C. “Fault” means fraud or willful misconduct. “Willful misconduct” is generally
viewed as dereliction of a duty or unlawful or improper behavior committed
voluntarily and intentionally; something more than negligence. If the Audit
Committee determines that Fault may have been a factor causing the restatement,
the Audit Committee will appoint an independent investigator whose determination
shall be final and binding.

D. Exclusions from Clawback.

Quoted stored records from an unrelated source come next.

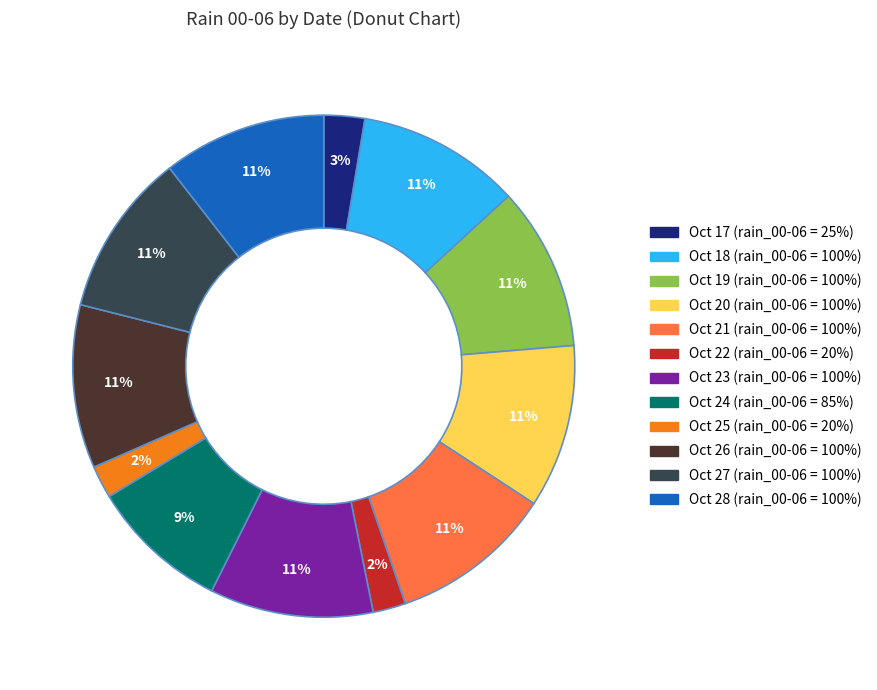

Is there a majority slice in this chart?

No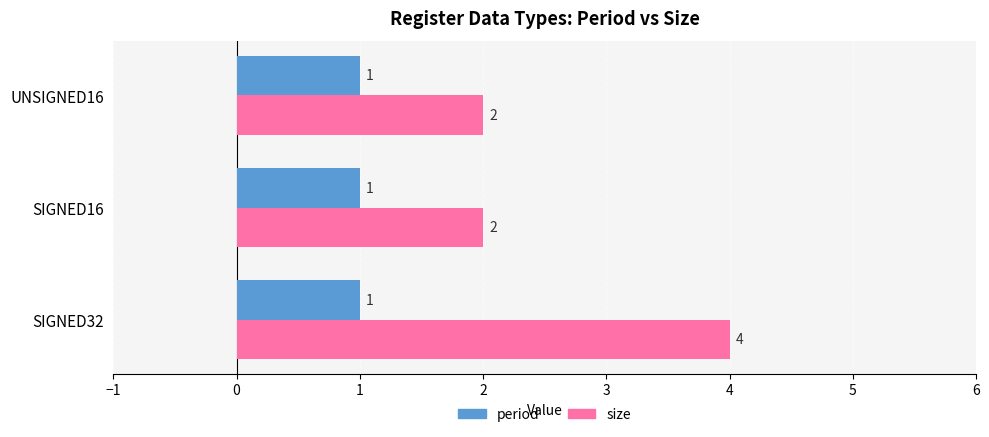

What is the average value of the size series?

3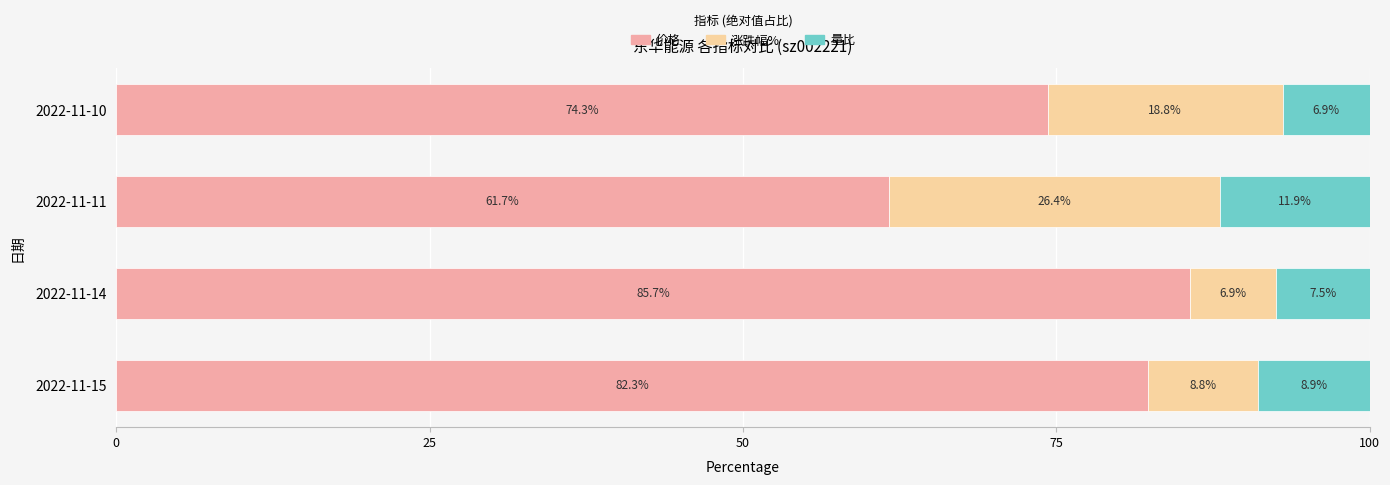

How many distinct data groups are displayed?

3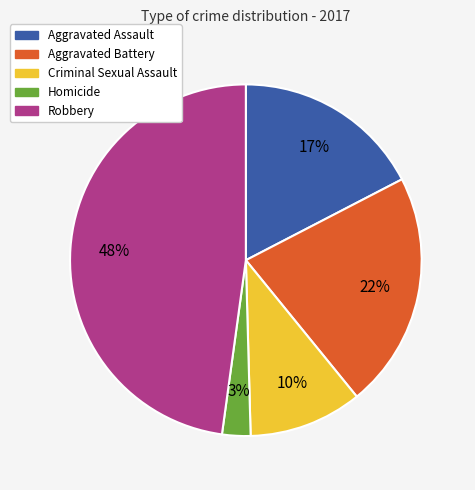

To the nearest percent, what is the difference between the Robbery and Aggravated Battery slice percentages?

26%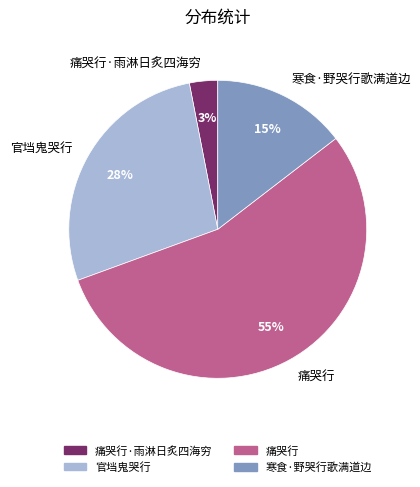

How many slices are in this pie chart?

4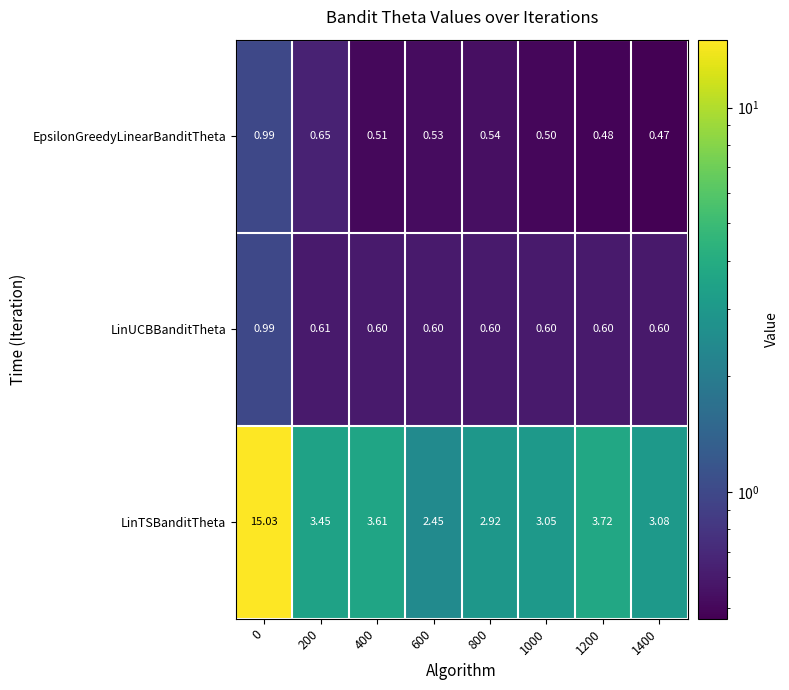

Which series has the largest total across all categories?

LinTSBanditTheta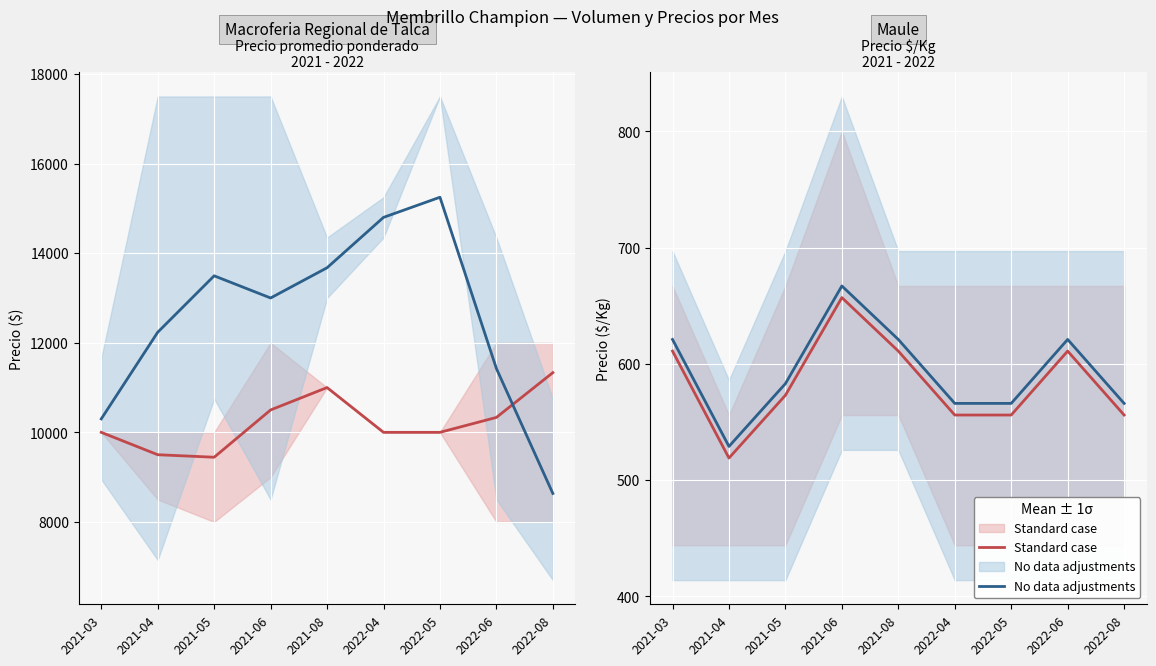

True or false: No data adjustments and Precio promedio ponderado cross at least once.

False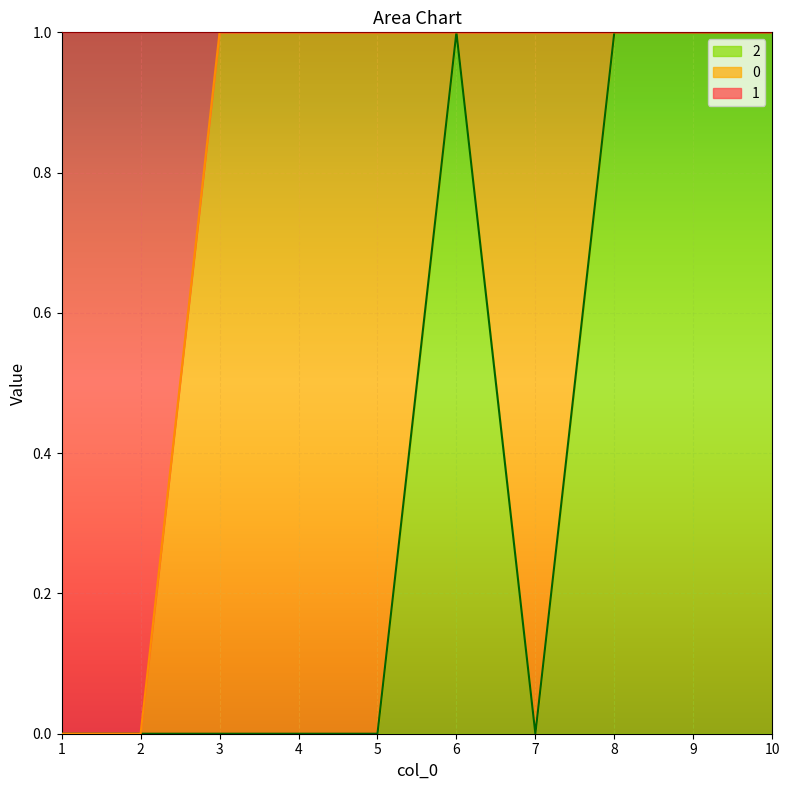

Which has a higher value, 6 or 1?

6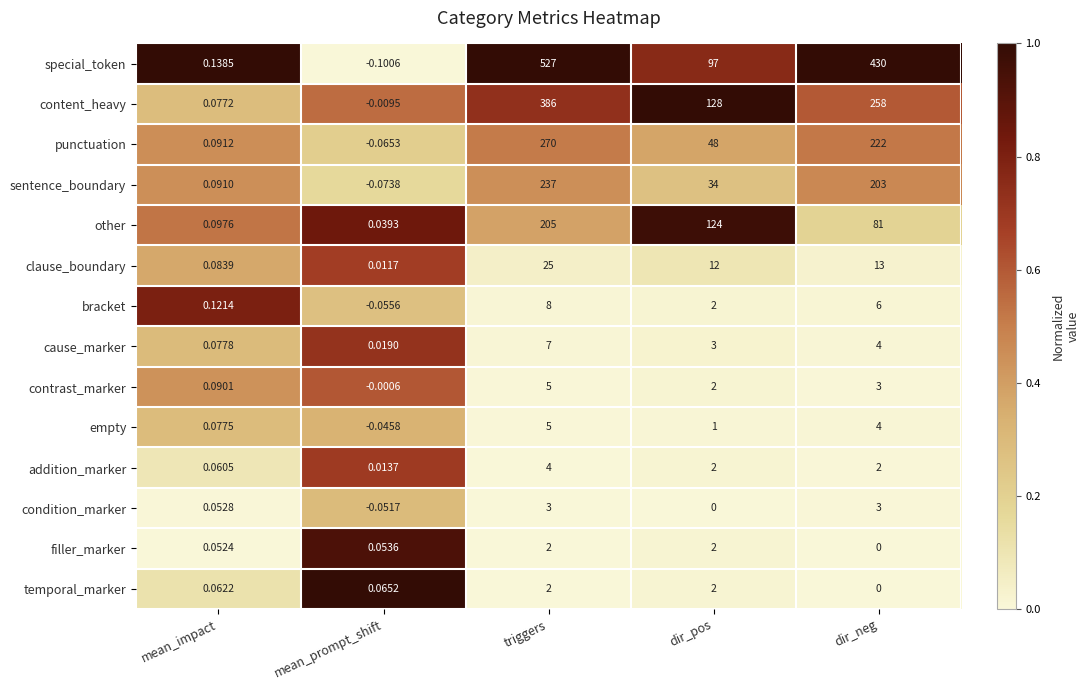

Which series has the largest range (max minus min)?

special_token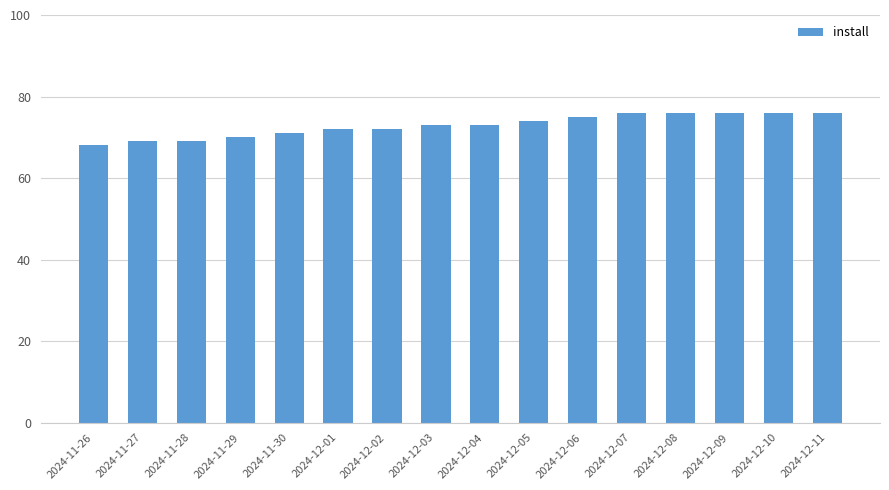

What is the label of the 6th bar from the right?

2024-12-06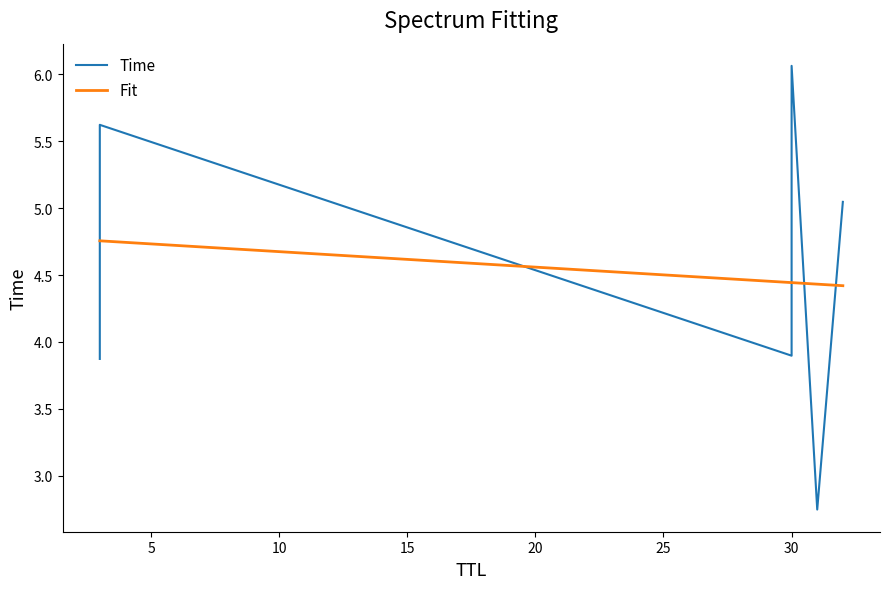

What is the approximate value at 32?

5.0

This Article does not apply to restatements that
the Audit Committee determines (1) are required or permitted under generally
accepted accounting principles (“GAAP”) in connection with the adoption or
implementation of a new accounting standard or (2) are caused due to the
Company’s decision to change its accounting practice as permitted under GAAP.

VI. Change in Control

Upon the occurrence of a Change in Control (as such term is defined in the ISP),
each unvested Performance Share Unit which is outstanding immediately prior to
the Change in Control shall immediately become vested in an amount equal to the
sum of (1) the Annual Tranche times the Payout Percentage for each Year in the
Award Cycle prior to the Change in Control, if any, that has been completed for
at least 90 days and (2) the sum of each Annual Tranche for all other Years in
the Award Cycle.

VII. Section 409A Compliance.

Anything in the ISP or this Schedule to the contrary notwithstanding, no
distribution of Performance Share Units may be made unless in compliance with
Section 409A of the Code or any successor thereto. In addition, distributions to
“Specified Employee” as defined in Treas. Reg. Sec. 1.409A-1(i) or any successor
thereto, to the extent required by Section 409A of the Code, distributions, if
any, made due to a separation from service (as defined in Section 409A) will be
made as soon as administratively feasible after the first day of the sixth month
following the separation from service, in the same form as they would have been
made had this restriction not applied; provided further, that no dividend or
dividend equivalents will be paid, accrued or accumulated in respect of the
period during which distribution was suspended.